Ain't even mad.
Let's talk about what it means to be mad at a baseball game. It seems silly when you phrase like that -- kind of makes me feel like I should take a second to learn about the Ukraine situation instead of Mac Williamson -- but it's a completely accurate description. There are games that stick in your sternum, rolling around, kicking wildly with pointy boots, keeping you up at night. You'll think about the blown call, hung curve, or clanked grounder when you're putting sugar in your coffee, and it'll kind of ruin your morning.
Those games stink. This was not one of those games.
It was an annoying game, a loss with frustrating pieces and plots and subplots, but it was a game that ends differently with a little less wind, or a slight tweak of the batting order that's obvious only in retrospect. Buster Posey's double should have gone out. Hunter Pence's triple should have gone out. Brandon Hicks should have had a grand slam. Pence's fly ball in the seventh should have gone out. What's the final score if this game is in Arizona? A multitude to a profusion. In AT&T Park, on a windy April night, it wasn't to be. Save your anger for the next one.
The at-bats were good, mostly. The swings were good, mostly. There are exceptions, and they'll be noted, but there was a lot that went right with the Giants tonight but wasn't rewarded. There's going to be a game where the outfielders are going to be playing the right-center gap, guarding against an extra-base hit that does serious damage, and a series of broken-bat floops will win the game. We won't complain. This game is our penance, then. I love the hunt for penance, to be honest.
Even in the ninth inning, against a well-oiled, fully functional Huston Street, I can't get mad. Brandon Crawford had a fantastic battle, fighting off tough pitches. Street got him on a perfect front-door sinker. Hicks was aggressive -- what, are you going to wait around for the 0-2 count and hope for a walk? -- but he bounced back to the mound. Hector Sanchez had a great at-bat, nicking every piece of the kitchen sink that came close to the plate, and eventually struck out on a changeup of doom. Ain't even mad. That's why Huston Street drives a nicer car than I.
What, are you going to be mad at Madison Bumgarner? He's so much better at you than everything, and he's better than every other pitcher on the staff. Getting mad at him is like getting mad at an It's It because it gave you brain freeze. That's a risk with frozen treats, and you know that going in. It's Its are still benevolent, beautiful creations. Just like Bumgarner. Ain't even mad.
There should be a little sense of moral victory, even, considering how dominant Tyson Ross was the last time he pitched against the Giants. He looked like a franchise cornerstone, the kind of pitcher who could get his number retired by the Padres after another good month or two, and he kept the Giants quiet early. They eventually got to him, though. That was fun. That was fun while it lasted.
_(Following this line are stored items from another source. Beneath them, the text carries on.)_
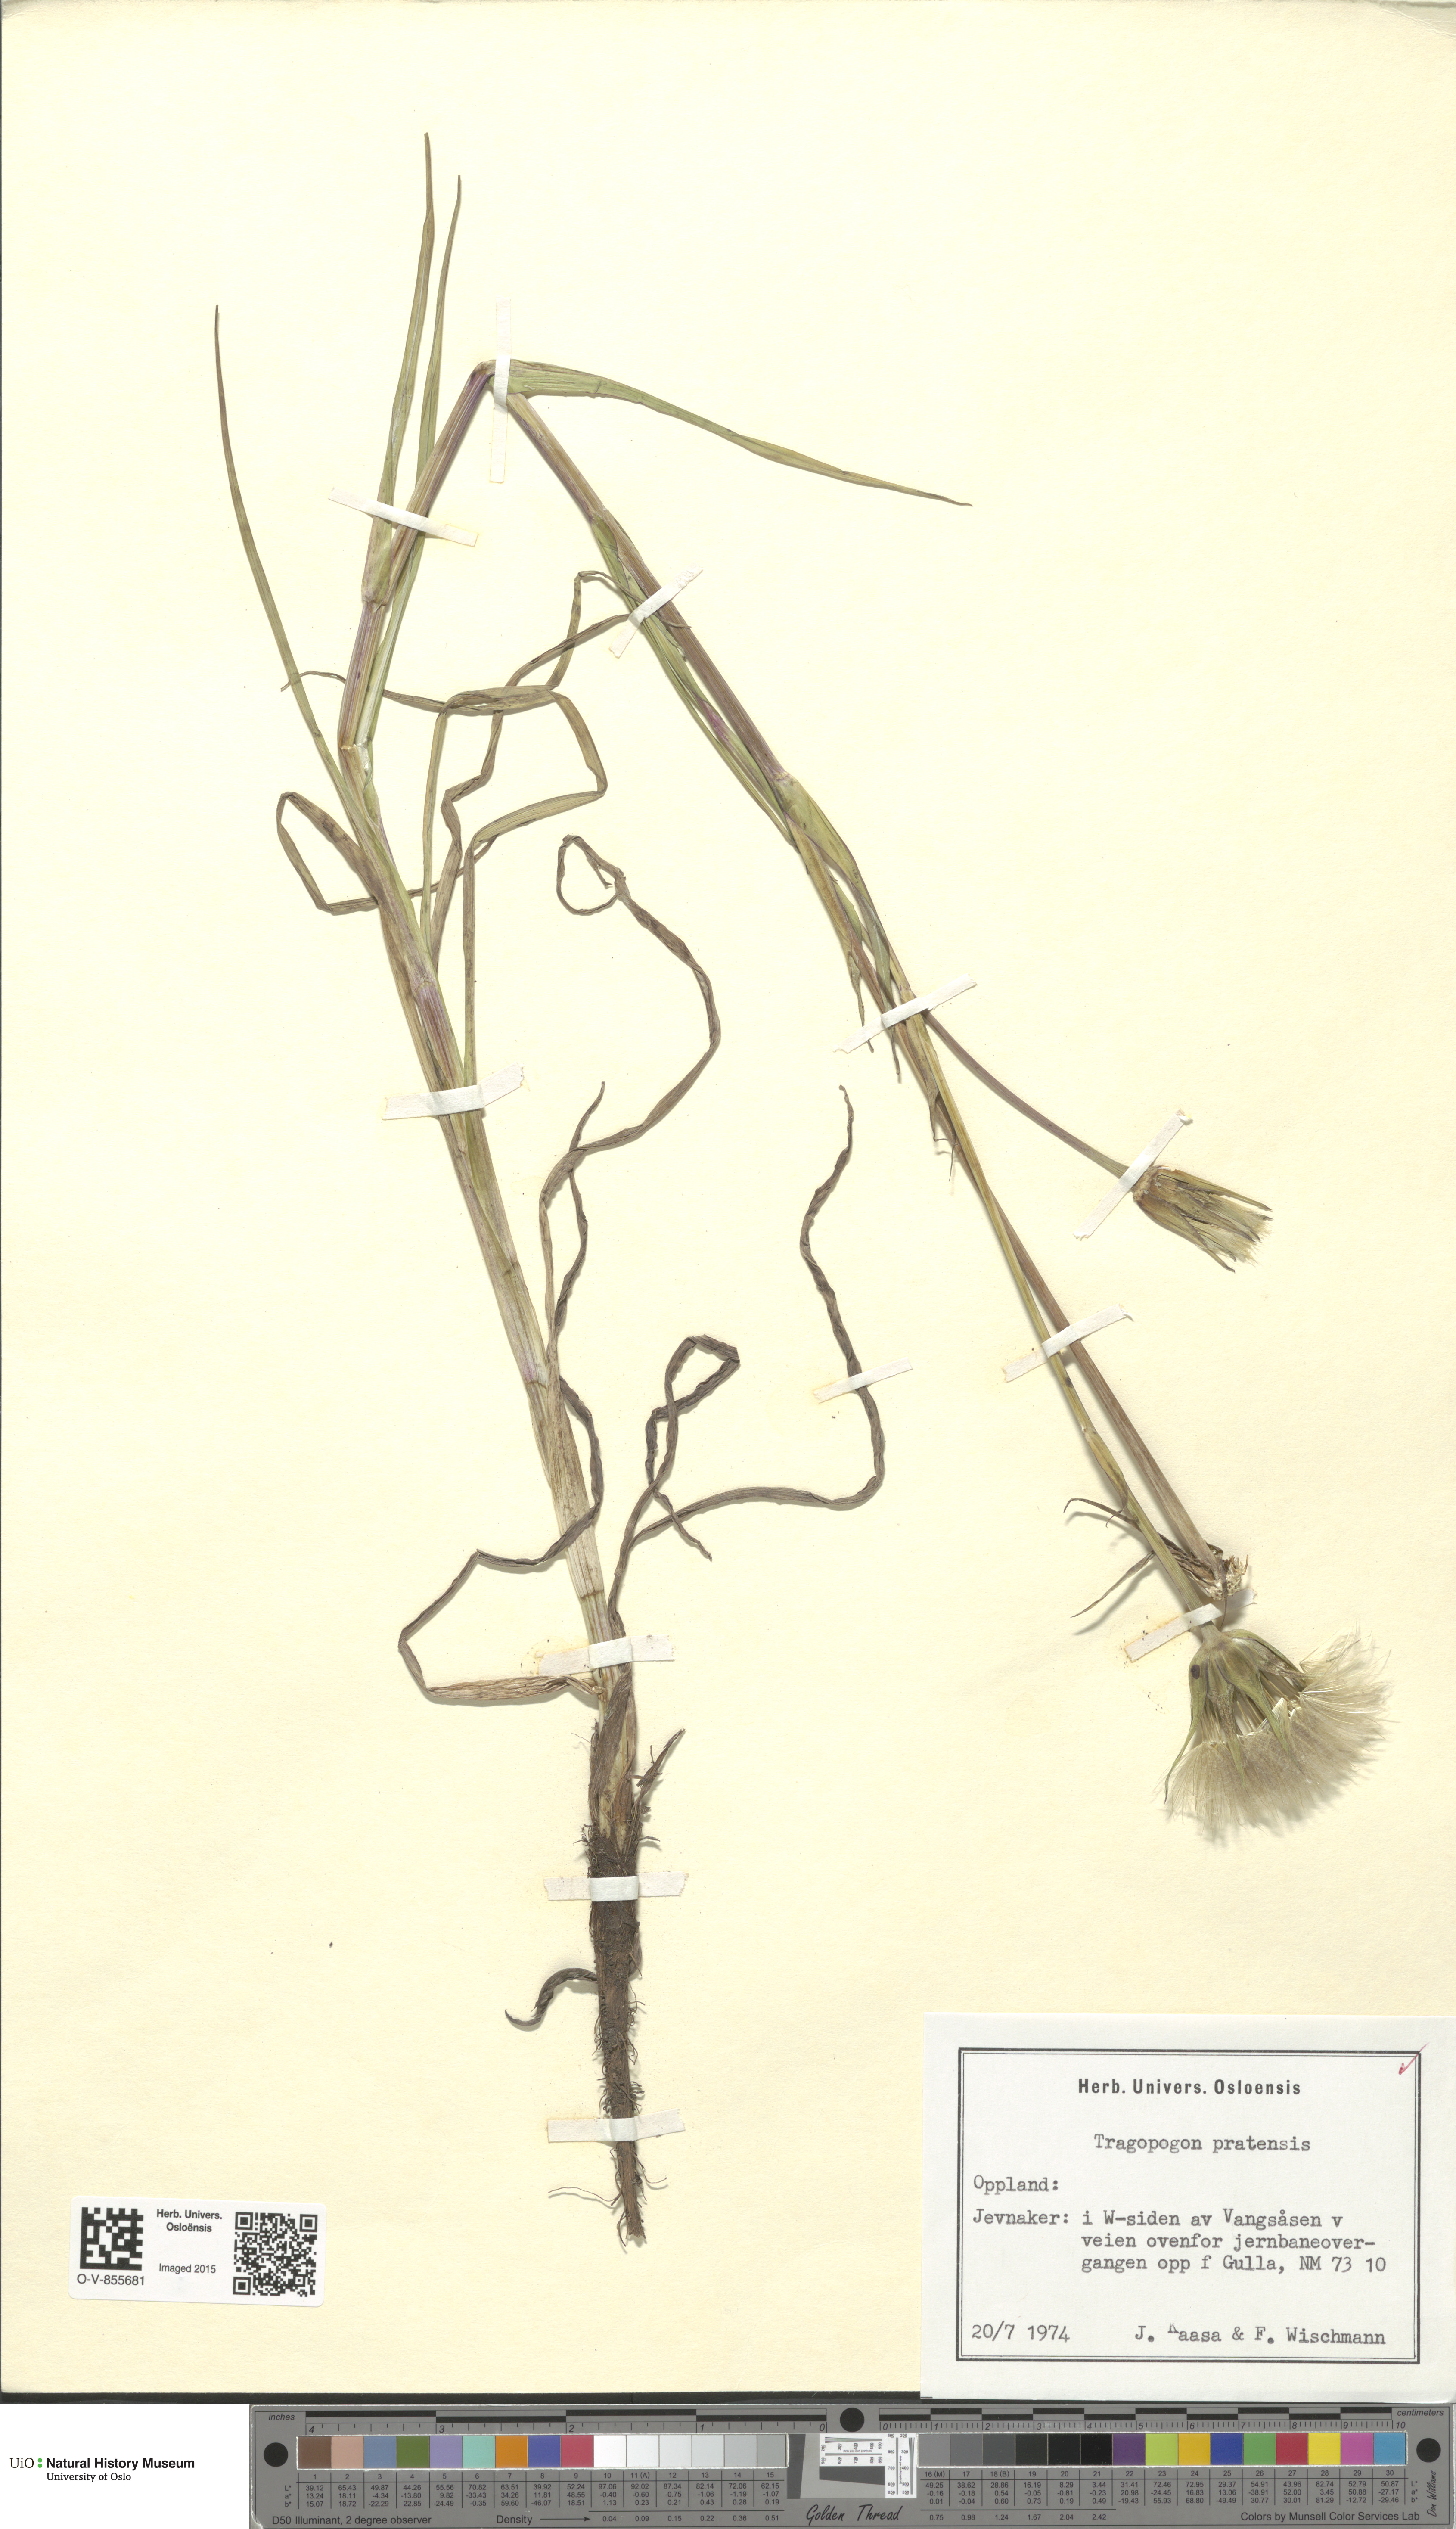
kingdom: Plantae
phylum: Tracheophyta
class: Magnoliopsida
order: Asterales
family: Asteraceae
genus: Tragopogon
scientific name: Tragopogon pratensis
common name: Goat's-beard
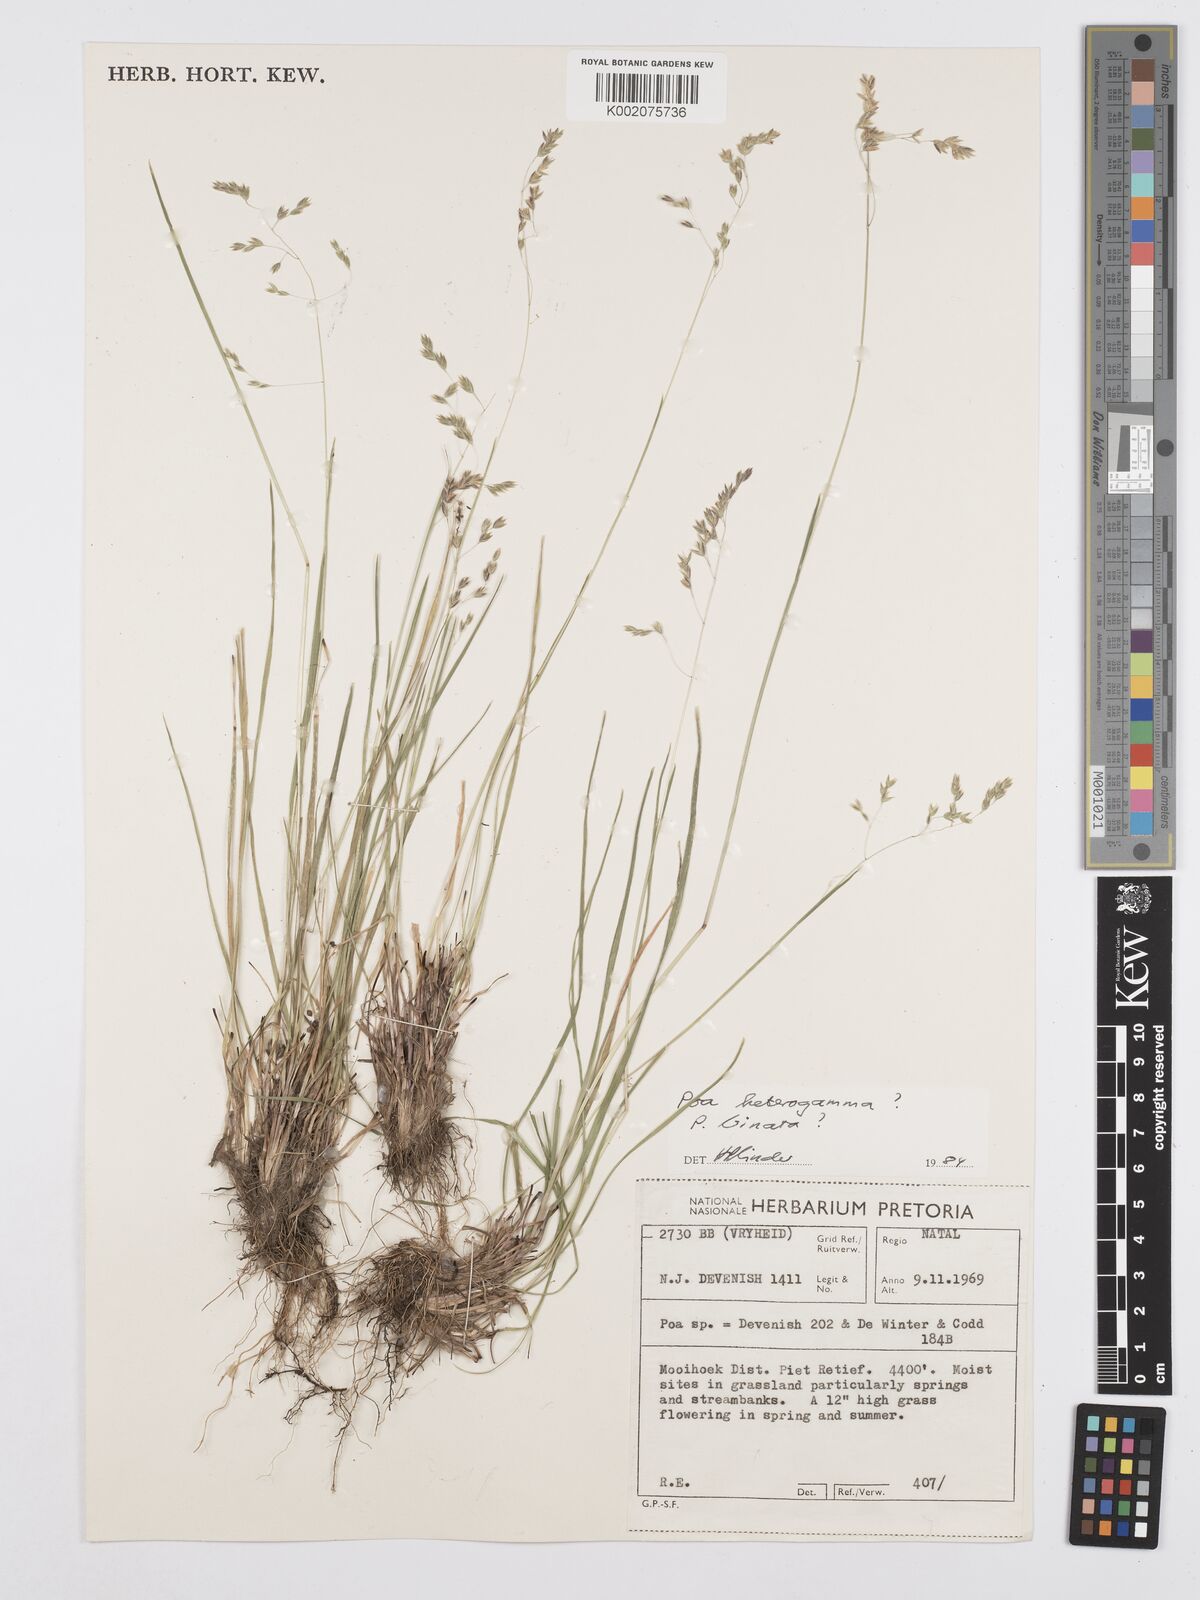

This kind of game could come in September or October, and that's when the naughty words will fly. Until then, it was a tough-luck game with a tough-luck outcome. A fly ball in the right spot would have made a big difference, sure, but there was a lot of why-couldn't-McCovey in this one. Nothing to do but wait for the next game and hope its better. And punch a wall. Punch a damned wall right in its wall-face.
At least the Padres will be embarrassed when the story breaks that Rene Rivera is an unpaid intern. People are really starting to get angry about that stuff.
Madison Bumgarner can have these starts, alright. It's not all grand slams and slutters. Here's the official McCovey Chronicles analysis of what went wrong: His command was off, dunno. Some balls caught too much of the plate, he missed the target entirely with others. He wasn't at his best.
So, I guess you can draw your own conclusions, which are probably something like, "Whatever, he's still one of the best baseball pitchers ever to live." Ain't even mad.
It's probably time to talk, though, about the things that will make people mad. Pablo Sandoval is hitting .172/.252/.301, sure, but he doesn't really look that good. In the sixth, Sandoval looked as bad as I've ever seen him look. Not in the usual Sandoval way, where he's swinging at seagull doots that land in the bullpen, because you kind of expect that. That's part of his charm. No, he looked bad because he was looking for fastballs, he got fastballs, and he was as late on them as you or I would have been. Like, whoa, these guys on varsity throw really hard.
He'll still be okay. Krusty is coming. I still believe. Everything's just ducky. Cough. But I really believe that. And if you want an explanation of how everything's going to seem better magically, here's a quick reminder of where we were last week:
Hunter Pence, April 20: .181/.289/.278
Hunter Pence, April 28: .253/.345/.414
That's what a hot week will do for perceptions in April. Pence is now a productive citizen. No problems there. He looks good. Had a booming triple tonight.
That's not to say Sandoval is guaranteed to get out of this funk. It's just a reminder that it's early, so early. Four weeks don't make a season. One hot week, and we'll all forget about this.
Brandon Belt is probably screwed, though.